Pakistan’s Supreme Court is investigating cases of missing people in southwestern Baluchistan province, where the military has been accused of rights violations in its bid to put down a separatist insurgency.
Chief Justice Iftikhar Muhammad Chaudhry, sitting in the Baluchistan capital Quetta, ordered Frontier Corps (FC) officials to produce missing persons before the court.
“Enough evidences are available for involvement of the Frontier Corps in picking up of every third missing person” in Baluchistan, he said.
Chaudhry and two other judges also heard a case involving the alleged abduction of 30 people and killing of two tribesmen in the Totak Khuzdar district of Baluchistan in February last year.
The court ordered FC officials to produce people from the Totak incident which it had in custody.
Baluchistan, which borders Iran and Afghanistan, is rich in oil and gas, but remains one of the most deprived areas of Pakistan. Rights activists have accused the military of mass arrests and extra-judicial executions in its bid to put down a separatist insurgency.
UN human rights chief Navi Pillay last month voiced concern about “very grave” rights violations during Pakistani military operations.
Baluch rebels rose up in 2004, demanding political autonomy and a greater share of profits from the oil, gas and mineral resources in the region.
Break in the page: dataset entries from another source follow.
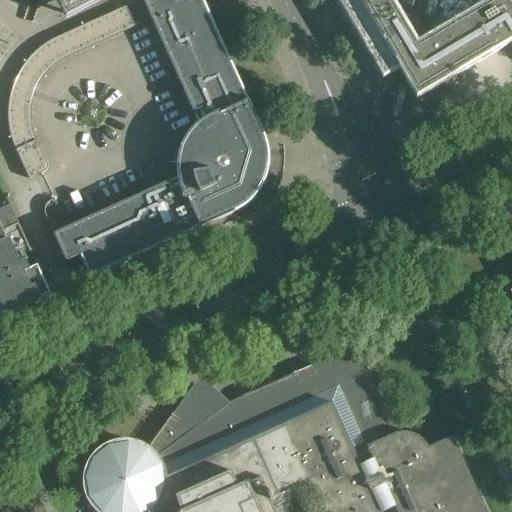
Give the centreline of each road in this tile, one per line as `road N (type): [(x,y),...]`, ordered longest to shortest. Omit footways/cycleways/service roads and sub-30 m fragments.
road 1 (tertiary): [(377,208),(0,379)]
road 2 (residential): [(0,442),(320,296),(321,261)]
road 3 (tertiary): [(0,408),(321,261)]
road 4 (residential): [(377,208),(279,0)]
road 5 (tertiary): [(511,129),(377,208)]
road 6 (tertiary): [(386,230),(511,159)]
The province has also been a flashpoint for violence between Sunnis and Shiites, who account for around 20 percent of the population, that has left thousands of people dead since the late 1980s.
Last month the high court in the northwestern city of Peshawar ordered spy agencies, police and the provincial government to provide details on the status of 170 people.
In February, seven men allegedly held by intelligence services appeared before the Supreme Court, more than a year and a half after being allegedly arrested in connection with terror attacks.
It was an unprecedented development that challenged perceptions that Pakistan’s feared Inter-Services Intelligence operated above the law.